Ecco perchè è difficile insegnare la Via della Narrazione: ci vogliono maestri che sanno cos’è quel mestiere. Sono scrittori, sono artisti. Sanno cosa succede e insegnano a “liberare” quell’energia. Una cosa che io sto ancora tentando di fare da 18 anni.
Da anni ho notato che mettere un’immagine fotografica in relazione ad un testo compie la stessa operazione. Semplificando la “storia” focalizza il reale, la tessera smette di vibrare. Così, anni fa, produssi una serie di foto con parole, prima sulla cornice poi dentro la foto. Lo facevo anche perchè allora lavoravo dentro un gruppo di artigiani che avevano la fissazione dell’opera unica. Ma l’operazione era quella: trarre dal campo energetico della storia una narrazione compatibile e fermare la vibrazione.
L’ultimo tentativo l’ho fatto con “Otto di quadri”.
Qui puoi scaricare il Pdf.
Non l’ho pubblicato su Amazon perchè è un “esercizio”. La genesi dell’opera ricostruisce le parole di Baricco. Stavo camminando per strada quando vedo una carta di otto di quadri gettata per terra. Non ci sono altre carte, solo quella. Ha cominciato a vibrare. C’erano milioni di Storie intorno. Poco o tanto probabili. D’improvviso il campo energetico si sprigionò dalla carta per terra. Non gli feci nemmeno una foto. Era tutto dentro alla mia testa. Quindi ne feci una narrazione. Una. E gli altri miliardi? Andate perdute.

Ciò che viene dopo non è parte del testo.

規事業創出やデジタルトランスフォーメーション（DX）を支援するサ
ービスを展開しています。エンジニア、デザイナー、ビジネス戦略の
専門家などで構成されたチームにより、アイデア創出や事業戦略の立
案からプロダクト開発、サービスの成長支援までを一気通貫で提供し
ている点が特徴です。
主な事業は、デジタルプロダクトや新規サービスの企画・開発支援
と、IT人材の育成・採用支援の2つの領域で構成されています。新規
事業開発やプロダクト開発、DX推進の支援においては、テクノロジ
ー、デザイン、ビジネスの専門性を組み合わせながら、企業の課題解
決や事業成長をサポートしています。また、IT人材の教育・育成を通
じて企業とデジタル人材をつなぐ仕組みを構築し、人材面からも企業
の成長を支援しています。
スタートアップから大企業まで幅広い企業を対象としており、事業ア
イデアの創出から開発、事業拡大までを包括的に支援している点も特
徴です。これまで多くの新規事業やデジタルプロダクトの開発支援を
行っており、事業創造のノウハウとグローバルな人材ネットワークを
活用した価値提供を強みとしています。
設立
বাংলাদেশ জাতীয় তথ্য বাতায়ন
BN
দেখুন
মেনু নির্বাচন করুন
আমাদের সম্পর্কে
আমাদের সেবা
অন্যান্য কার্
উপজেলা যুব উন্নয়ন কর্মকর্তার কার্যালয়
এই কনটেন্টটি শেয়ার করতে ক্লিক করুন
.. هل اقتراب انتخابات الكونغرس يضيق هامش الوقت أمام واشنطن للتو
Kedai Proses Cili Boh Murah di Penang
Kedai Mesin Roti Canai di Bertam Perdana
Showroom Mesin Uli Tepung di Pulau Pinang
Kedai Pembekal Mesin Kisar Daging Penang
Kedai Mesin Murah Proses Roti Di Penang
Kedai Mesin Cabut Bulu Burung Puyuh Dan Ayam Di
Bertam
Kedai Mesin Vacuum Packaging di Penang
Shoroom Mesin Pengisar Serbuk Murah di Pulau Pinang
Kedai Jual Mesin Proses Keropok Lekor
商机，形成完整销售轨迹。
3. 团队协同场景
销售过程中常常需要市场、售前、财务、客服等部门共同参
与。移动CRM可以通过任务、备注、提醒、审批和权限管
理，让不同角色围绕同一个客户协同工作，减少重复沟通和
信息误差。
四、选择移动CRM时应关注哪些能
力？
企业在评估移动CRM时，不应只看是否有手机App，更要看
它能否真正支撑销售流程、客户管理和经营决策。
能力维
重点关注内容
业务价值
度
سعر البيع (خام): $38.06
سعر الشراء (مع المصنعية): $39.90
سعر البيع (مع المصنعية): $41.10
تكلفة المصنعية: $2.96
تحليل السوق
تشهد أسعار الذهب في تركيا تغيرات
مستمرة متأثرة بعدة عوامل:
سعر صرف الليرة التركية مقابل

E mentre scrivevo la sceneggiatura e poi “montavo” l’oggetto narrativo, sentivo che l’energia dei milioni di narrazioni che si perdevano nello spazio soffriva, perchè non sarebbe uscito allo scoperto, tutte quelle narrazioni non avrebbero mai visto al luce del sole e non sarebbero mai finite dentro alcun cervello narrativo di lettore. Sparite, per sempre.
Già. Ma perchè tutto ciò?
Perchè la Via della Narrazione è così importante, sia per chi la fa che per chi la gode?
Qui torniamo a Gottschall (e se vuoi anche a Campbell col suo Mito): non si sa, ma siamo fatti così.
Io ho una mia teoria ulteriore. La tessera che vibra, prendendo le parole di Baricco, è una sorta di porta invisibile che rivela che non è tutto qui, che la realtà accoglie visibile e invisibile. Una sorta di stargate: c’è nel Mondo molto di più di quanto si veda. Chi scrive lo “vede” e chi legge lo immagina, e gli interessa perchè è “vita”. Ti ricorda qualcosa? Ma certo: la Meccanica Quantistica. Il Mondo non è newtoniano. La Meccanica di Newton è un’ottima approssimazione, ma l’Uomo vede anche le tessere che vibrano, e quelle in Newton non ci sono. Nella Via della Narrazione invece si, per chi le vede.
Mancano ancora due tasselli:
chi le vede? e cos’è quel mondo invisibile?
A chi pensa Baricco quando scrive “noi”?
Sta facendo una lezione ad un pubblico di “addetti ai lavori”. E’ un primo indizio.
E poi, un Mondo Invisibile? Davvero c’è un Mondo Invisibile, da qualche parte? Qui ci sono sorprese. Ma la Via è lunga, per capire e soprattutto vivere.